The Sora Feed Philosophy — How OpenAI Tried to Build a Different Kind of Social App

Before Sora was shut down in April 2026, OpenAI laid out an ambitious vision for its AI video feed: optimize for creativity over passive scrolling, put users in control, and prioritize connection. Here's what that philosophy looked like — and what it leaves behind.
A Feed Built With an Intention
In September 2025, alongside the launch of Sora 2 and its standalone iOS app, OpenAI published something unusual for a social product: a detailed written philosophy for how its content feed would work. Not a terms-of-service document, not a safety policy — a statement of design intent. The aim, as OpenAI put it, was simple: help people learn what's possible, and inspire them to create.

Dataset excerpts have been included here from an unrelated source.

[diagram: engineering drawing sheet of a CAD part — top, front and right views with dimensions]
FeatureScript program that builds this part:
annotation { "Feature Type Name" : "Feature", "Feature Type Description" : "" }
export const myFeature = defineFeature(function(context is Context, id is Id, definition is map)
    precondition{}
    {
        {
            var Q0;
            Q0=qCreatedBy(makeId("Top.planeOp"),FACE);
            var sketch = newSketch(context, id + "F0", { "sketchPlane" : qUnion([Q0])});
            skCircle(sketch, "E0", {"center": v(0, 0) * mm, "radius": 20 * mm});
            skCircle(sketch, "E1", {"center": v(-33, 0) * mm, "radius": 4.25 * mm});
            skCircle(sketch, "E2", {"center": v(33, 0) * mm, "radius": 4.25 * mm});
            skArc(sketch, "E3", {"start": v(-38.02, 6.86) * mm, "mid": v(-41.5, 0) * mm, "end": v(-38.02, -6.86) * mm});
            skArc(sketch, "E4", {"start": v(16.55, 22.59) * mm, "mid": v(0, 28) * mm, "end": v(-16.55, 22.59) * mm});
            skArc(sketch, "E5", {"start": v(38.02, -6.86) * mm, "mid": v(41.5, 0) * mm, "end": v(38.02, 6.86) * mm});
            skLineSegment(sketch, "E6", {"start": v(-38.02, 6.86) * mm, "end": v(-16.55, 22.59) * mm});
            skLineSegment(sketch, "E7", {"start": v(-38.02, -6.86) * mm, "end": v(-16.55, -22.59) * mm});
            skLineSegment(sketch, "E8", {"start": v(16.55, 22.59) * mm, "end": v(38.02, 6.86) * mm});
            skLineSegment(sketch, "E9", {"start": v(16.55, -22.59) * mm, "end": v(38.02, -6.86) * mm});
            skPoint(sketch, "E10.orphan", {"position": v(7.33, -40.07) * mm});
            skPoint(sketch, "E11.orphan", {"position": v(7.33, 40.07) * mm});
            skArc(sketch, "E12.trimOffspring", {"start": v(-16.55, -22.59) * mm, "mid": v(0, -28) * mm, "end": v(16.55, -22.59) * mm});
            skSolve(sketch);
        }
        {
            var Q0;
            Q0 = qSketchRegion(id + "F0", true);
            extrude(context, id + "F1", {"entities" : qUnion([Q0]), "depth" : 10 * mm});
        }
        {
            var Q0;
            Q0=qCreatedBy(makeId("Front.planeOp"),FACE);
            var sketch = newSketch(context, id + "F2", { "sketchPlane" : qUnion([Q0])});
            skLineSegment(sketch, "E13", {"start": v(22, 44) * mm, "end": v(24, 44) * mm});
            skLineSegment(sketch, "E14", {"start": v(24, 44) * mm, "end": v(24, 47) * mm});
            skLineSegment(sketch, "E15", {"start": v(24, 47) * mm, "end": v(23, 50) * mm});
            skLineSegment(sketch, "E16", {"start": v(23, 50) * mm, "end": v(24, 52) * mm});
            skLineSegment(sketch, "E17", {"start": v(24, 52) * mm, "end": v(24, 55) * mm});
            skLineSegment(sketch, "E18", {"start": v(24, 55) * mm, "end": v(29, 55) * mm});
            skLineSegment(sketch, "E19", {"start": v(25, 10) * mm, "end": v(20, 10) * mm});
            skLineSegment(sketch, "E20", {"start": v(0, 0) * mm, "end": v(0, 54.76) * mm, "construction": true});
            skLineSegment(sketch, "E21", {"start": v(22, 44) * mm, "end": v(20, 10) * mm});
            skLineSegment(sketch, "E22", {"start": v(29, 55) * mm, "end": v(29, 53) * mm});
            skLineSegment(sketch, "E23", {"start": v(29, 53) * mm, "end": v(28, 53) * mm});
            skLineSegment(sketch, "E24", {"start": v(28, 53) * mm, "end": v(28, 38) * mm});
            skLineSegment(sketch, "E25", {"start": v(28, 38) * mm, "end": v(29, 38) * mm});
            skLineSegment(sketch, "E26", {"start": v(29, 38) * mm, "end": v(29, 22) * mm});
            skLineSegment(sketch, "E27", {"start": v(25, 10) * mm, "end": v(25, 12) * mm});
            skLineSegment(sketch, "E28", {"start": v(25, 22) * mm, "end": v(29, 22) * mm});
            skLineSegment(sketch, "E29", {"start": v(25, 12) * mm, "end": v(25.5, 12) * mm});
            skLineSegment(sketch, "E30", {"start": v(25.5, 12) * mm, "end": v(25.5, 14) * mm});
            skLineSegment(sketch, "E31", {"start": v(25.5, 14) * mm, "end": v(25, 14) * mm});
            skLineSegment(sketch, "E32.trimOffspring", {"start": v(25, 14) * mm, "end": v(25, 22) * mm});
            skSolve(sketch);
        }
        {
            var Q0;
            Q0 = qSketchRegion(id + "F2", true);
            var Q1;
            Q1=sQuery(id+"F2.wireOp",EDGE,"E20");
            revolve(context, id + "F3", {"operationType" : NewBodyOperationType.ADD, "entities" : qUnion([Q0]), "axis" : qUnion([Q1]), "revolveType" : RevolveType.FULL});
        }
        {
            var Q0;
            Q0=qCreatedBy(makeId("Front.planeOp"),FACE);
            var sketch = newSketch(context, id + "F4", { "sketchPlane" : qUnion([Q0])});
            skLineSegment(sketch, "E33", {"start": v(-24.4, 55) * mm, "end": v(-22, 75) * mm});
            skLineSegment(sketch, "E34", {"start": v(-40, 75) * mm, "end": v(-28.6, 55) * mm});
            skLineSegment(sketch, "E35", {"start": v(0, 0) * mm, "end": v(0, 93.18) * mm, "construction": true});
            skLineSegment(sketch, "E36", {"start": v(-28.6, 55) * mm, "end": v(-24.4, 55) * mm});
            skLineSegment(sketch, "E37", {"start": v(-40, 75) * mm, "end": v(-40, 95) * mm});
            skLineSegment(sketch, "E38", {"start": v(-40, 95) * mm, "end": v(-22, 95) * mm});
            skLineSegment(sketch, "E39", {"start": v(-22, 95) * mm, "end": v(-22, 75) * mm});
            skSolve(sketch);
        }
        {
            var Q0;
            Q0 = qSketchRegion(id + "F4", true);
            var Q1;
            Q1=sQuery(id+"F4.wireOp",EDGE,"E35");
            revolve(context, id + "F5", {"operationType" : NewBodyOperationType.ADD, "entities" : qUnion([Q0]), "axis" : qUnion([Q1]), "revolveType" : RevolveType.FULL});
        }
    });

It's worth revisiting that philosophy now, not just as a historical record, but as a case study in what it looks like when a company tries to build a social feed with principles baked in from the start — rather than retrofitting them after the damage is done.
Four Principles, Stated Upfront
OpenAI organized the Sora feed around four core commitments:
- Optimize for creativity, not passive scrolling. The ranking algorithm was explicitly designed to favor active participation — content that invites remixing, collaboration, and creation — over content that simply maximizes watch time.
- Put users in control. The feed shipped with steerable ranking, letting users tell the algorithm what they were in the mood for. Parents could turn off feed personalization and control continuous scroll for teens via ChatGPT parental controls.
- Prioritize connection over virality. Content from people you know or are connected to was favored over globally viral content. OpenAI specifically designed Cameo flows — the feature that let users insert themselves or friends into Sora scenes — to strengthen real-world connections.
- Balance safety and creative freedom. Rather than adding moderation as an afterthought, guardrails were built into the generation layer itself. Because every post was generated within Sora, unsafe content could be blocked before it was ever made.
How Personalization Actually Worked
Sora's feed personalization drew on a layered set of signals: your posts, followed accounts, likes, comments, and remixes; your general location based on IP address; engagement signals from other users on your content; author-level data like follower counts; and safety signals to suppress flagged content. Optionally — and only if you enabled it — your ChatGPT conversation history could also inform recommendations, with a clear opt-out available in Data Controls.
The transparency here was deliberate. Most recommendation systems are black boxes by design. OpenAI chose to publish exactly what signals it was using — a small but meaningful gesture toward the kind of algorithmic accountability that most social platforms resist.
Safety Without Over-Censorship
The safety model was layered. Guardrails at the point of generation prevented disallowed content from being created in the first place. Feed-level filtering then removed or deprioritized anything harmful, unsafe, or age-inappropriate before it reached users. Teen accounts received additional protections: stricter generation limits per day, tighter permissions on the Characters feature, and filtered feeds by default.
OpenAI was also candid about the limits of automation: human review teams monitored reports and proactively checked feed activity to catch what automated systems missed. The company acknowledged it wouldn't get everything right on day one, and explicitly asked users to report content that violated its policies.
The Controversy It Couldn't Escape
Despite the thoughtful principles, Sora 2 attracted significant criticism. Copyright was the loudest flashpoint: the platform initially used copyrighted material in generated videos by default, requiring rights holders to actively opt out. The MPA chairman criticized the approach publicly. In December 2025, Walt Disney Company invested $1 billion in OpenAI specifically to unlock generation of more than 200 of its copyrighted characters on Sora 2.
Critics online dubbed the app "SlopTok" — a pointed reference to TikTok and the term "AI slop." Some industry observers questioned whether an endlessly scrolling AI-generated feed was a meaningful use of the technology, arguing the underlying video generation capability had far more valuable applications in professional creative and commercial contexts.
The End of Sora
On April 26, 2026, the Sora product was shut down. The API is planned to be discontinued on September 24, 2026, marking the end of the Sora brand entirely. The reasons behind the shutdown haven't been fully disclosed, but the combination of competitive pressure — with models like Seedance 2.0, Runway 4.5, and Kling 3.0 ranking higher on quality benchmarks — and the ongoing friction around copyright and social feed concerns likely contributed.
What Sora leaves behind isn't a product — it's a set of questions the industry is still working through: Can a social feed genuinely be designed to serve creativity over engagement? Can AI-generated content platforms coexist with intellectual property rights? And can a company that builds both the model and the moderation layer be trusted to police itself? OpenAI tried to answer those questions in public, in writing, before launch. That transparency didn't save Sora. But it set a standard worth remembering.